Updated and amended 18 June
Following allegations in the Wall Street Journal last June, Nokia-Siemens Networks has admitted that it sold surveillance technology to Iranian mobile phone operators. The technology was used by the regime in Tehran to track down dissidents during the widespread protests that followed last year’s contested re-election of Mahmud Ahmadinejad. At least 36 people were killed in a brutal crackdown by the authorities.
While Nokia’s admission is welcome, the EU and the USA also shoulder some responsibility. As Gus Hosein of Privacy International has pointed out, “everyone got angry at Nokia, while forgetting that they had built those [surveillance capacities because of] demands from our own governments”.

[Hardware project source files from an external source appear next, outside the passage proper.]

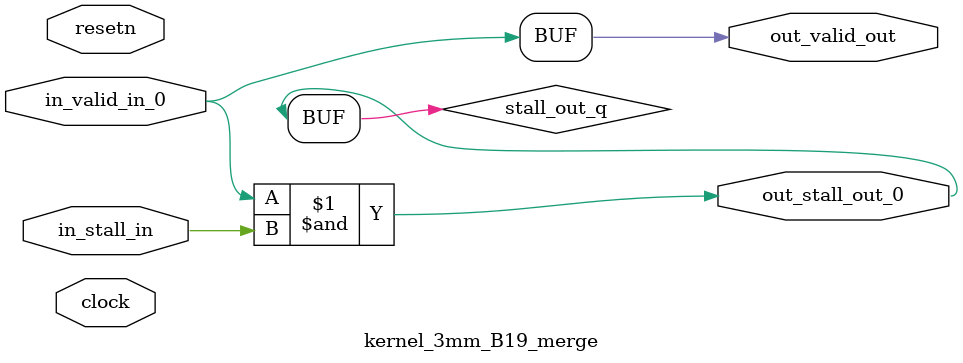
<source format=sv>



(* altera_attribute = "-name AUTO_SHIFT_REGISTER_RECOGNITION OFF; -name MESSAGE_DISABLE 10036; -name MESSAGE_DISABLE 10037; -name MESSAGE_DISABLE 14130; -name MESSAGE_DISABLE 14320; -name MESSAGE_DISABLE 15400; -name MESSAGE_DISABLE 14130; -name MESSAGE_DISABLE 10036; -name MESSAGE_DISABLE 12020; -name MESSAGE_DISABLE 12030; -name MESSAGE_DISABLE 12010; -name MESSAGE_DISABLE 12110; -name MESSAGE_DISABLE 14320; -name MESSAGE_DISABLE 13410; -name MESSAGE_DISABLE 113007; -name MESSAGE_DISABLE 10958" *)
module kernel_3mm_B19_merge (
    input wire [0:0] in_stall_in,
    input wire [0:0] in_valid_in_0,
    output wire [0:0] out_stall_out_0,
    output wire [0:0] out_valid_out,
    input wire clock,
    input wire resetn
    );

    wire [0:0] stall_out_q;


    // stall_out(LOGICAL,6)
    assign stall_out_q = in_valid_in_0 & in_stall_in;

    // out_stall_out_0(GPOUT,4)
    assign out_stall_out_0 = stall_out_q;

    // out_valid_out(GPOUT,5)
    assign out_valid_out = in_valid_in_0;

endmodule

</source>
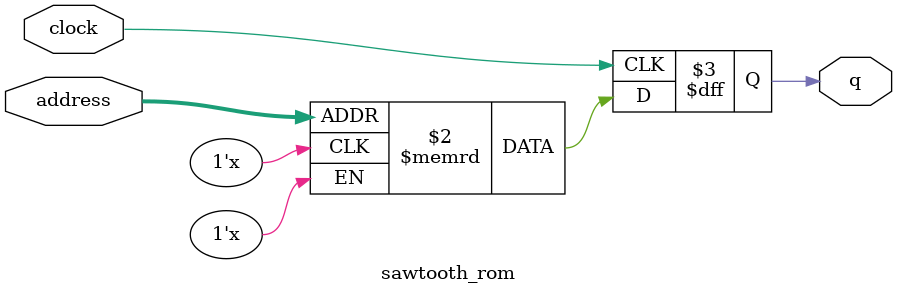
<source format=sv>
module sawtooth_rom (
	input logic clock,
	input logic [13:0] address,
	output logic [0:0] q
);

logic [0:0] memory [0:10799] /* synthesis ram_init_file = "./Modules/ROMs/sawtooth/sawtooth.mif" */;

always_ff @ (posedge clock) begin
	q <= memory[address];
end

endmodule

</source>
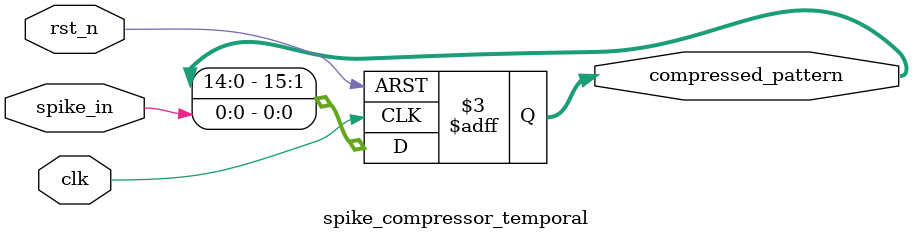
<source format=v>
`timescale 1ns/1ps
`default_nettype none

module spike_compressor_temporal #(
    parameter integer T_WINDOW = 16
)(
    input  wire                   clk,
    input  wire                   rst_n,
    input  wire                   spike_in,
    output reg  [T_WINDOW-1:0]    compressed_pattern
);

    always @(posedge clk or negedge rst_n) begin
        if (!rst_n) begin
            compressed_pattern <= {T_WINDOW{1'b0}};
        end
        else begin
            // Shift left and insert current spike
            compressed_pattern <= {
                compressed_pattern[T_WINDOW-2:0],
                spike_in
            };
        end
    end

endmodule

`default_nettype wire


</source>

The demands in question, on the “lawful interception of telecommunications”, were drawn-up by the FBI and European governments in the early 1990s and transposed into EU law, placing an obligation on all telecommunications service providers to give law enforcement agencies real-time surveillance capabilities. The result is that all mobile phone networks can easily be fitted with this kind of “backdoor”.
At a hearing in the European Parliament, Barry French, head of marketing and corporate affairs with Nokia-Siemens Networks, told MEPs that the company found itself “in a tricky situation” and that it “needed their help” to “navigate in these challenging times”. Reporters without borders duly called for some kind of “voluntary code of conduct” addressing the supply of surveillance equipment to repressive regimes.
In an era in which the Homeland Security sector is growing so rapidly as to begin to rival the arms industry, this is spectacularly unambitious. As the recent Finmeccanica deal with Libya shows, European defence and security contractors are only to happy to supply repressive regimes with everything from border control and surveillance equipment, detention centres to UAVs.
What is needed is a stringent regulatory regime recognising that a whole host of new security technologies and equipment can result in gross human violations, and one that restricts their supply accordingly. Outlawing the international trade of policing and security equipment designed for torture and ill-treatment is a good start, but it falls far short of what is needed.
Unfortunately the EU is so preoccupied with developing a competitive homeland security industry that can compete in the global marketplace, it has paid no attention whatsoever as to where these products end up.